*Prompt 1:* From the aortic stenosis text, duplicate the stretch from "Objective Current guidelines" through "AVA of 0.8–0.99 cm2.".
*Prompt 2:* What endpoint did the study described in the aortic stenosis text use?

Objective Current guidelines define severe aortic stenosis (AS) as an aortic valve area (AVA)≤1.0 cm2, but some authors have suggested that the AVA cut-off be decreased to 0.8 cm2. The aim of this study was, therefore, to better describe the clinical features and prognosis of patients with an AVA of 0.8–0.99 cm2.

Methods Patients with isolated, severe AS and ejection fraction ≥55% with an AVA of 0.8–0.99 cm2 (n=105) were compared with those with an AVA<0.8 cm2 (n=155) and 1.0–1.3 cm2 (n=81). The endpoint of this study was a combination of death from any cause or aortic valve replacement at or before 3 years.

*Supplied entries:*

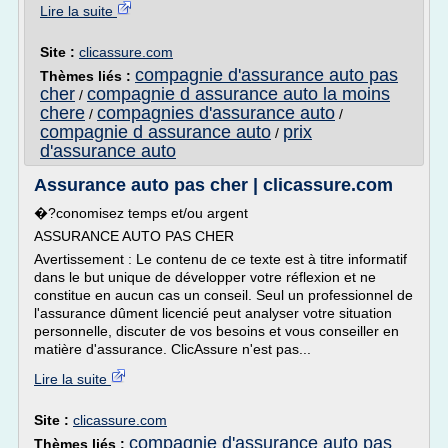
Lire la suite
Site :
clicassure.com
compagnie d'assurance auto pas
Thèmes liés :
cher
compagnie d assurance auto la moins
/
chere
compagnies d'assurance auto
/
/
compagnie d assurance auto
prix
/
d'assurance auto
Assurance auto pas cher | clicassure.com
�?conomisez temps et/ou argent
ASSURANCE AUTO PAS CHER
Avertissement : Le contenu de ce texte est à titre informatif
dans le but unique de développer votre réflexion et ne
constitue en aucun cas un conseil. Seul un professionnel de
l'assurance dûment licencié peut analyser votre situation
personnelle, discuter de vos besoins et vous conseiller en
matière d'assurance. ClicAssure n'est pas...
Lire la suite
Site :
clicassure.com
compagnie d'assurance auto pas
Thèmes liés :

*Output 1:*
Objective Current guidelines define severe aortic stenosis (AS) as an aortic valve area (AVA)≤1.0 cm2, but some authors have suggested that the AVA cut-off be decreased to 0.8 cm2. The aim of this study was, therefore, to better describe the clinical features and prognosis of patients with an AVA of 0.8–0.99 cm2.

*Output 2:* A combination of death from any cause or aortic valve replacement at or before 3 years.